Das Wichtigste ist aber, dass sich das Verhalten der Hunde absolut richtig beobachtet ist. Wenn es dann auch übersetzt wird in die typischen Anderson Dialoge typischer Anderson-Darsteller wie Bill Murray, Jeff Goldblum oder Edward Norton. Bryan Cranston ist zwar kein typischer Anderson-Darsteller gibt aber als Streuner Chief, der sich selbst als „Beisser“ begreift eine sehr gute Vorstellung ab. Die Figur des Bürgermeisters erinnert im Aussehen an Darsteller Toshiro Mifune. Sein Sprecher Kunichi Nomura, der auch für die japanischen Texte und Sprachregie verantwortlich zeichnet, hat ebenfalls bestätigt, dass er seine Darstellung an Mifune angelehnt hat. Womit eine Verbindung zum gelegentlich erkennbaren filmischen Vorbild Akira Kurosawa geschaffen wurde.
Musikalisch bewegt sich der Film zwischen Shamisen-Klängen, aufbrausenden Taiko-Trommeln und Indie Pop sicher direkt aus Andersons, fraglos gigantischer, Vinyl-Sammlung. Auch hier ist der Grad der Abstraktion hoch genug um beides nebeneinander funktionieren zu lassen.
Ein äußerst gelungener Film also, an dem ich nur wenig zu meckern habe. Die Figur der amerikanischen Austauschschülerin Tracy Walker etwa. Bei der bin ich mir nicht sicher, ob sie im Film ist, weil Anderson Angst vor seiner eigenen Courage bekommen hat, die japanischen Dialoge nicht zu untertiteln, oder weil er unbedingt Greta Gerwig eine Rolle geben wollte. Letzteres wäre zwar immerhin ein guter Grund, allerdings trägt sie nicht wirklich viel bei. Auch fand ich es etwas seltsam eine Wissenschaftlerin Yoko Ono zu nennen. Bis mir im Abspann klarwurde, dass das ein Cameo-Auftritt von Yoko Ono war. Okay, das Letzte war nicht wirklich gemeckert.
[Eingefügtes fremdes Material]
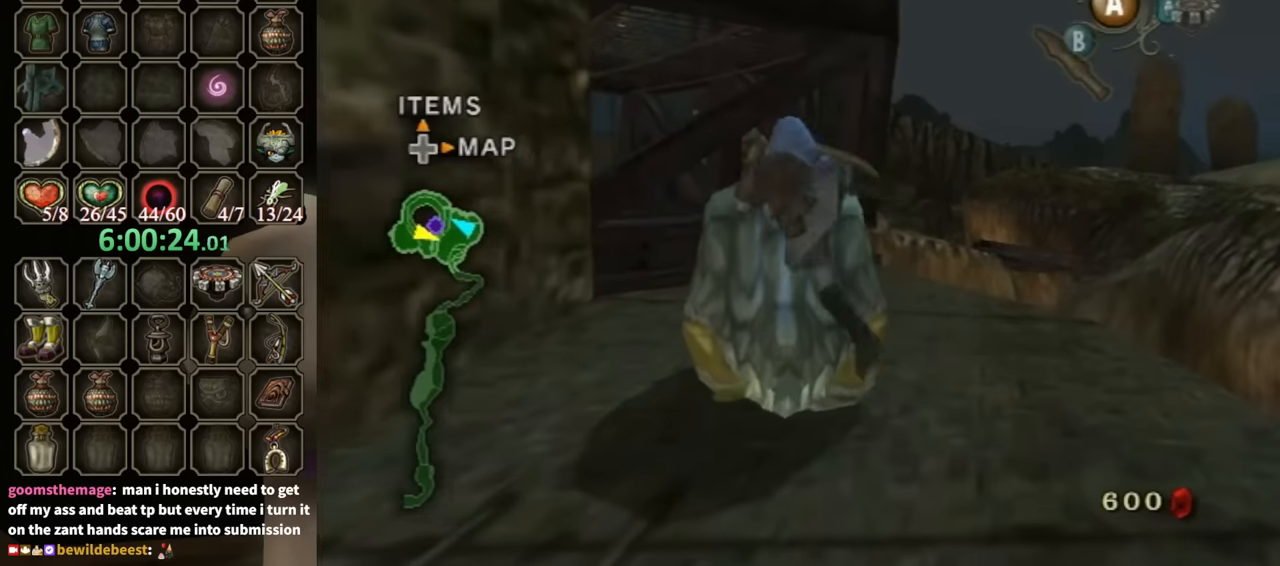
{"buttons": [], "left_stick": "center", "right_stick": "center", "events": []}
Hab ja gesagt, ich hab da nicht viel…*
Dementsprechend kann ich den Film nur empfehlen… wenn an denn Andersons Stil mag. Wer damit bislang gar nichts anfangen konnte, der wird wohl auch von seinen Hunden nicht plötzlich umgestimmt werden. Ich jedenfalls verbleibe mit einem begeisterten „Wau“!
*Oh eins hab ich nach etwas nachdenken doch noch: ein Film über Hunde in (Pseudo-)Japan und kein einziger Akito, Shiba Inu, japanischer Spitz und Co.? 0/10 Mr. Anderson! (oder ich hab sie übersehen…)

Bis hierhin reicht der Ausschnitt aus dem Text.